Some of the stories are poignant, most show disregard for human life, all induce anger and grief.

  • The last British soldier to die was Private George Ellison, aged 40, who had survived more than 4 years of trench warfare, artillery bombardments, gas attacks, tanks, machine guns and snipers that had killed more than a million of his fellow Britishers, only to miss out on returning to his waiting wife and child by less than ninety minutes.
  • The last French soldier to die was Augustin Trebuchon, a runner bringing the message of the cease-fire to troops on the front line, just 15 minutes before it took effect.
  • Canadian Private George Lawrence Price was still fighting, needlessly chasing German soldiers from houses that they would be vacating after the cease-fire, and was shot with just 2 minutes of the remaining. (It may be that Price's death was the result, not of orders, but of reckless action by his patrol.)
  • And US soldier Henry Gunther participated in a charge on entrenched German positions. The Germans, knowing the cease-fire was imminent, waved the charging soldiers back, but they kept coming, and Gunther was shot just 1 minute before the end.
  • It appears that the last German soldier to die was shot after the armistice came into effect. Leutnant Tomas approached US soldiers after 11:00 to arrange the evacuation of his troops, but was shot because the US soldiers had not been informed of the cease-fire.

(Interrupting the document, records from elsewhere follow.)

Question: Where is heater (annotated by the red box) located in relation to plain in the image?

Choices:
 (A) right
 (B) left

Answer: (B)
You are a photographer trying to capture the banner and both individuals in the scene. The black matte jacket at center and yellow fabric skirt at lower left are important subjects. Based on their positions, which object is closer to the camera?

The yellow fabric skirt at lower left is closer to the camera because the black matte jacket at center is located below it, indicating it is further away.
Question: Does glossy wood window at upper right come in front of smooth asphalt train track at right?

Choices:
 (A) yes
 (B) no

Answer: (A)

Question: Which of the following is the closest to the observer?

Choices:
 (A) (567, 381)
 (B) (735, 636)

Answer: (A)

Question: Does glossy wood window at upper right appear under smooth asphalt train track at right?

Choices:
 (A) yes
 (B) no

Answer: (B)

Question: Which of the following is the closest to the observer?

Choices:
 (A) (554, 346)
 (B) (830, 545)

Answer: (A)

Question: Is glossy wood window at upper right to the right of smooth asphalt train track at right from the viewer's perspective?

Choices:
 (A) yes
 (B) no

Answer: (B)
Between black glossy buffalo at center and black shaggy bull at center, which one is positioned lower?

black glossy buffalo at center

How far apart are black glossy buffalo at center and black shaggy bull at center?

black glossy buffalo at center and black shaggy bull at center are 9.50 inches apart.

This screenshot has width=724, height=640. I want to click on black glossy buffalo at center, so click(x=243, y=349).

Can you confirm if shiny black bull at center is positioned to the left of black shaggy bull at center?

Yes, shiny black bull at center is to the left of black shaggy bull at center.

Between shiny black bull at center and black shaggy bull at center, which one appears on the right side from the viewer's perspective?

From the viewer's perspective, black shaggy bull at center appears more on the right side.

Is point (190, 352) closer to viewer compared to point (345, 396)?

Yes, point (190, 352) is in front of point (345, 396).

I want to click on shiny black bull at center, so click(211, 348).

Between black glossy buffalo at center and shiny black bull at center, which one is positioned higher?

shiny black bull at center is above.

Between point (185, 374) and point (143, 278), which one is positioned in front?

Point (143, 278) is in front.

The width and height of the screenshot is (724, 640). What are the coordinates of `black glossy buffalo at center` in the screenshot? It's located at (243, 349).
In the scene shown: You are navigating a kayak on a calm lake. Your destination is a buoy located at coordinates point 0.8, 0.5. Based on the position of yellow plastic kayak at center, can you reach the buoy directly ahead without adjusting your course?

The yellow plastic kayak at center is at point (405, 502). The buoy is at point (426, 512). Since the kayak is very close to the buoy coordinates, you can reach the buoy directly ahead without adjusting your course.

After the war, the reckless disregard of some US generals for the lives of their men was questioned:

  • General Wright's troops were exhausted and dirty, and hearing there were bathing facilities available in the nearby town of Stenay, he decided to take the town so his men could refresh themselves (a few hours earlier than could have occurred after the cease-fire). That "lunatic decision" cost something like 300 casualties.
  • Maj Gen Sumerall sent his troops out on one last attack across the Meuse River with these words: "I don’t expect to see any of you again, but that doesn’t matter. You have the honor of a definitive success–give yourself to that."
  • General Pershing, the US commander, thought the Allies should have pursued the Germans all the way to Berlin, to utterly defeat them, believing the Armistice would only pave the way for further conflict in the future as the Germans would not believe they were defeated. History suggests that it was the ignominy of the defeat that led in part to World war 2, suggesting Pershing's bellicose judgment was in error. But, ironically, one of the German soldiers who survived the war but may have been killed if Pershing had his way, was Corporal Adolf Hitler. Pershing was later questioned by a US Government committee about his decision to keep fighting right up to the Armistice, and he defended it on the grounds that he did not trust the Germans to surrender. (One would have thought that he could have waited to see, and dealt with that situation if it occurred.)

And so the terrible "war to end all wars" claimed its last unnecessary lives, truly a monument to human folly.